Comcast may be chomping at the bit to become a streaming giant, but it’s all too little, too late. Rather than spending years hatching increasingly elaborate plans to throttle competing streaming services, Comcast should have gone on the offensive, embraced the soup it was swimming in, and set out to develop a competing service right away. But that’s not what happened, and now, there’s little to no reason to believe that a regional cable company, and a late entrant to the streaming wars at that, even stands a chance against its competitors.

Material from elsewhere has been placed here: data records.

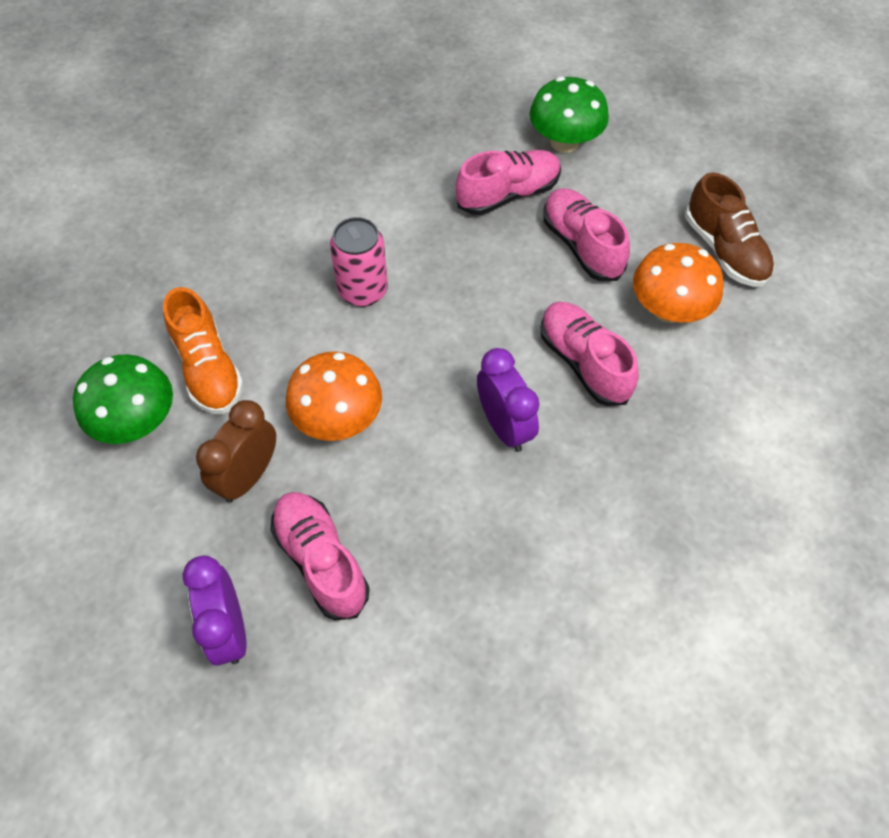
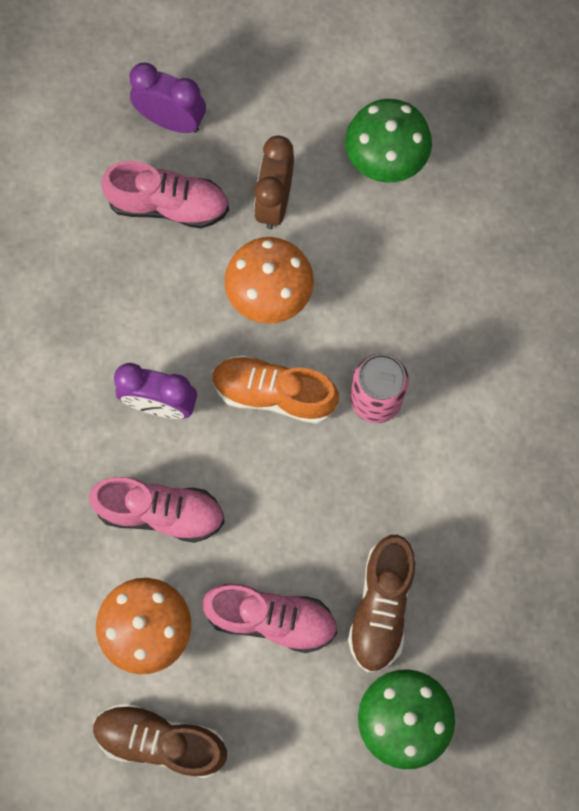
camera: 130 degrees right, 15 degrees up
orange shoe [163,287,244,414] -> orange shoe moved to [212,355,339,424]
brown clock [196,400,276,502] -> brown clock turned 150 degrees counterclockwise [254,136,294,229]
pink shoe [455,150,561,215] -> brown shoe [348,535,415,672]

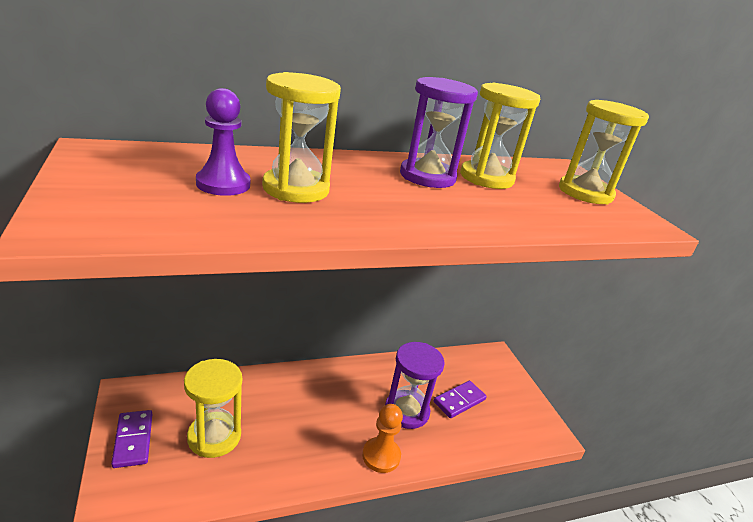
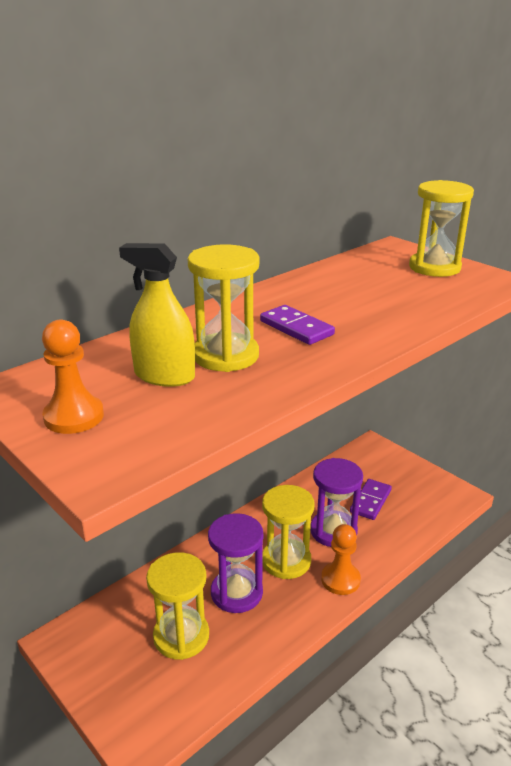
camera: 20 degrees left, 0 degrees up
purple domino [111,410,152,468] -> purple domino moved to [260,305,335,345]
purple pawn [196,88,250,196] -> yellow spray bottle [119,243,195,387]
purple hourglass [400,77,478,188] -> purple hourglass moved to [208,513,263,613]
yellow hourglass [460,83,540,189] -> yellow hourglass moved to [262,485,315,579]
none -> orange pawn [42,319,104,434]

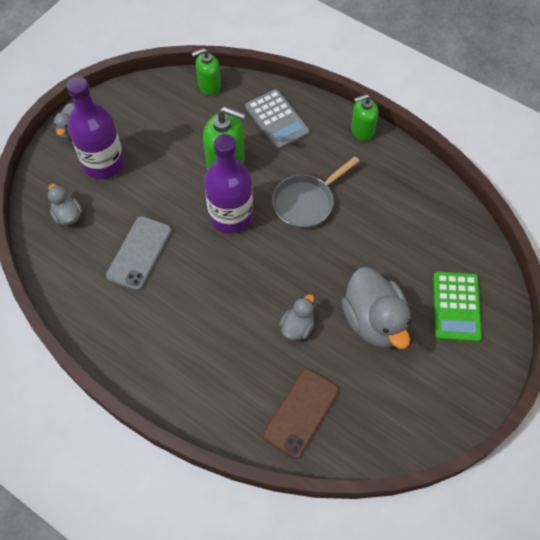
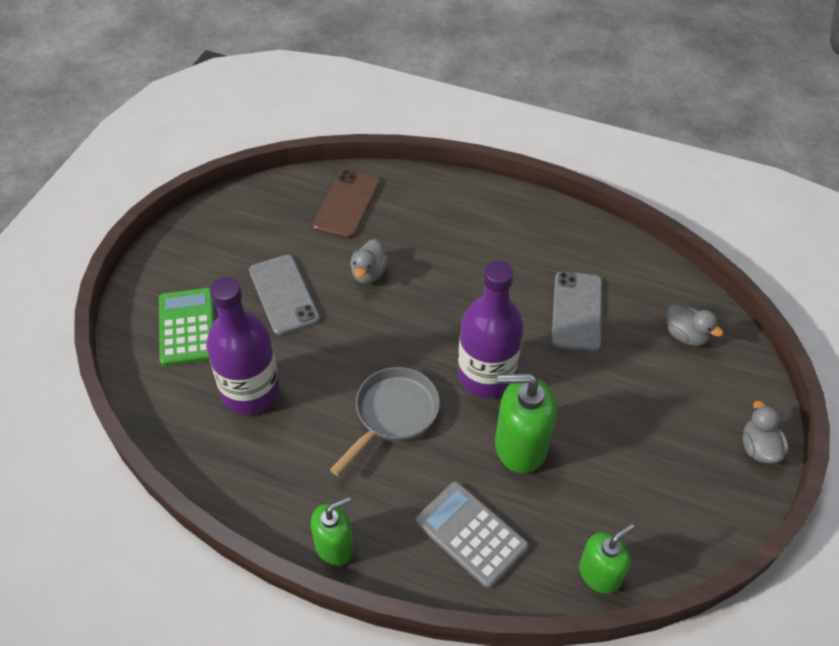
camera: 165 degrees right, 10 degrees down
purple bottle [67,76,124,179] -> purple bottle moved to [206,277,280,415]
grey duck [342,268,411,349] -> grey phone [249,255,320,335]

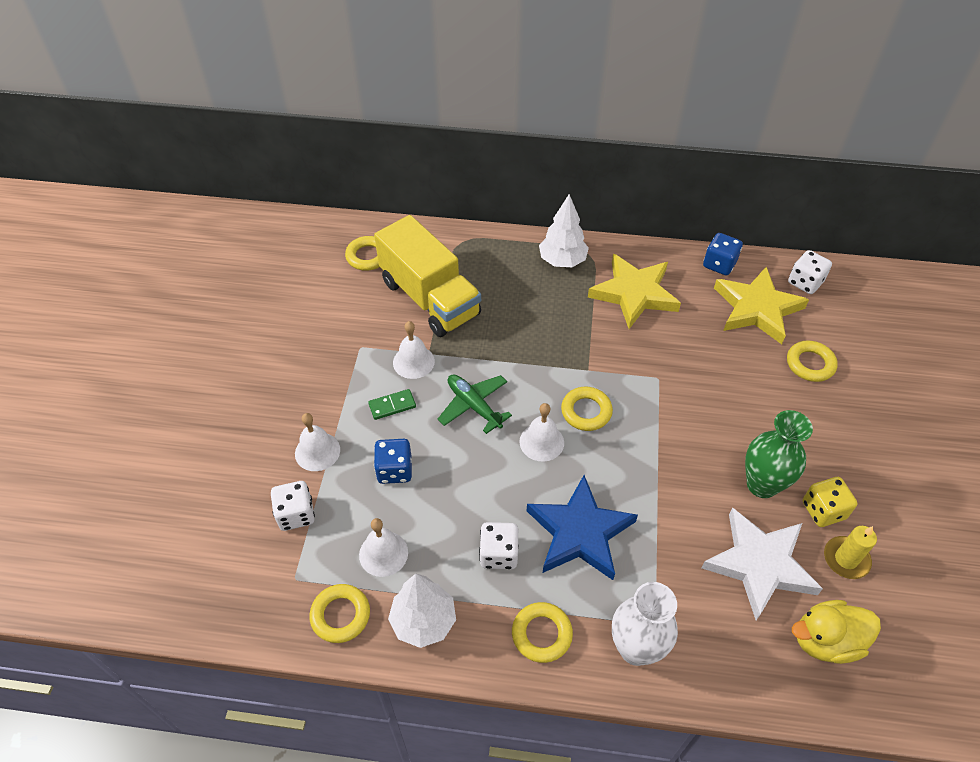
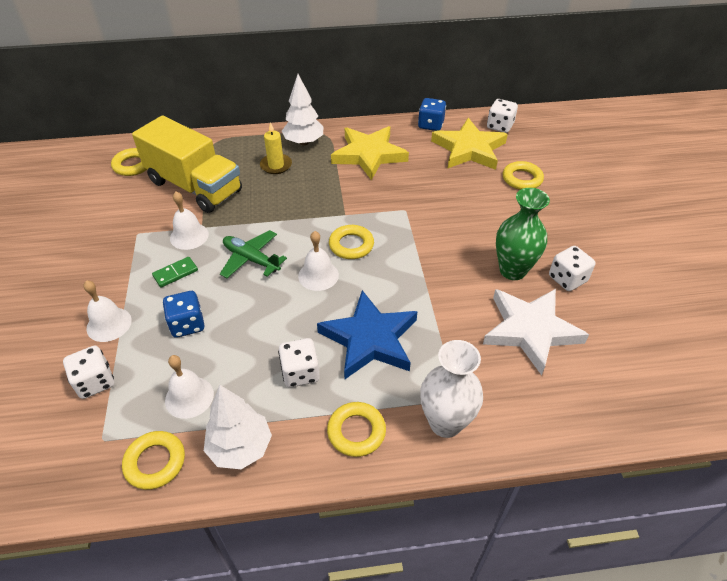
camera: 15 degrees left, 5 degrees down
yellow duck [792,600,881,664] -> none
yellow dice [803,477,857,527] -> white dice [549,246,596,291]
yellow candle [824,526,877,579] -> yellow candle moved to [260,122,292,174]

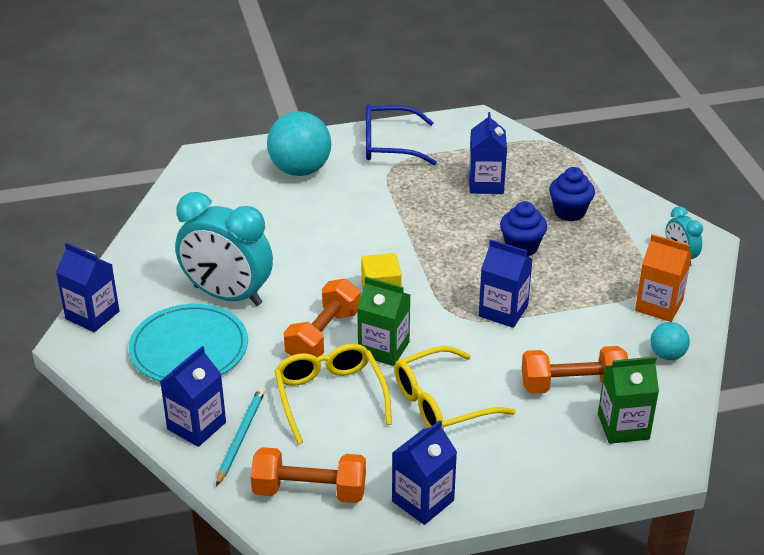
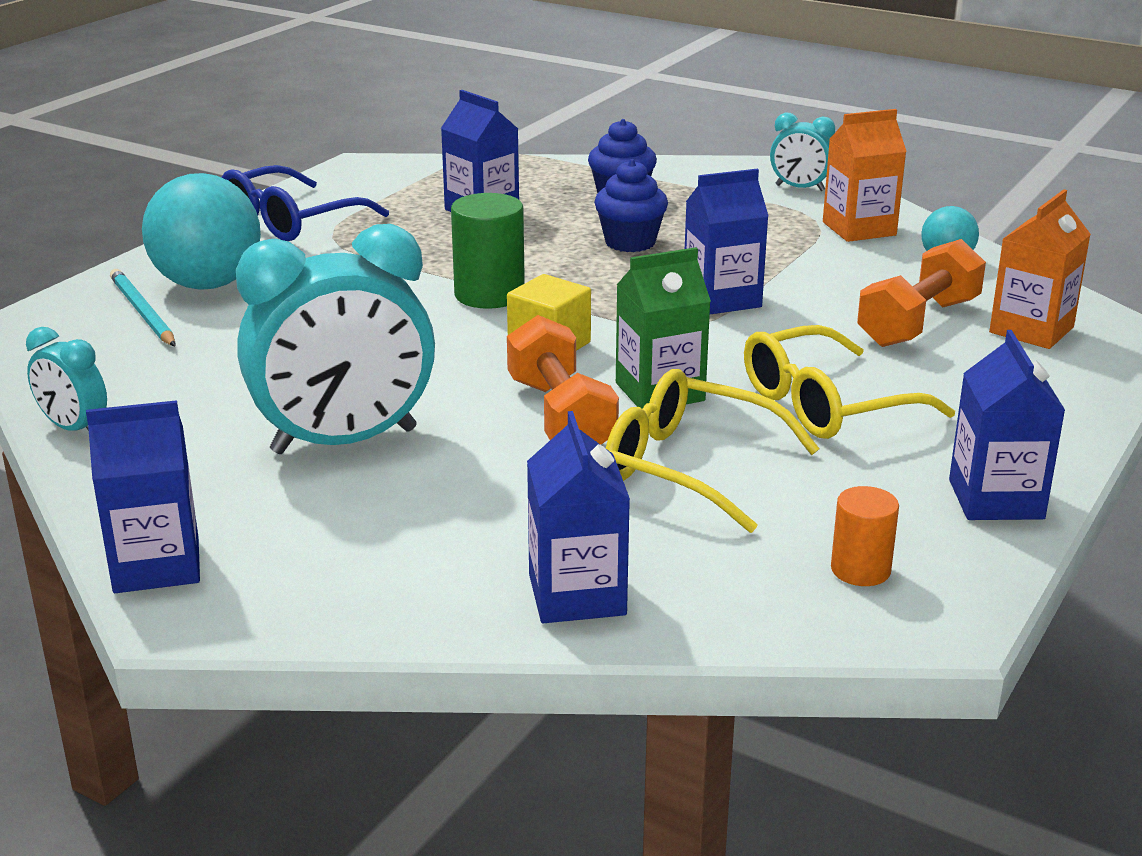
camera: 45 degrees left, 10 degrees down
turquoise plate [129,304,248,381] -> none
turquoise pencil [216,388,265,486] -> turquoise pencil moved to [110,269,175,346]
orange dumbbell [251,447,366,503] -> orange cylinder [831,486,899,586]
yellow glasses [394,346,516,430] -> yellow glasses turned 45 degrees clockwise [744,325,955,439]
green carton [598,356,659,444] -> orange carton [989,189,1091,349]
none -> turquoise clock [26,327,107,431]
none -> green cylinder [451,193,525,309]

There’s also the pesky little fact that Comcast is, at the end of the day, a cable giant with a cable giant’s mentality, and that mentality has historically been whatever the opposite of “the customer is king” is. When the company first rolled out Flex, which was billed as a free streaming service that came with a free 4K streaming box for Comcast’s internet subscribers, it charged ridiculous fees for hardware rentals. (The fee is now $5/month for additional Flex boxes after the first.) And all this for the customer support of the brand that was named the “Worst Company in America” not once, but twice in the last decade? Reader, allow me to suggest a Roku.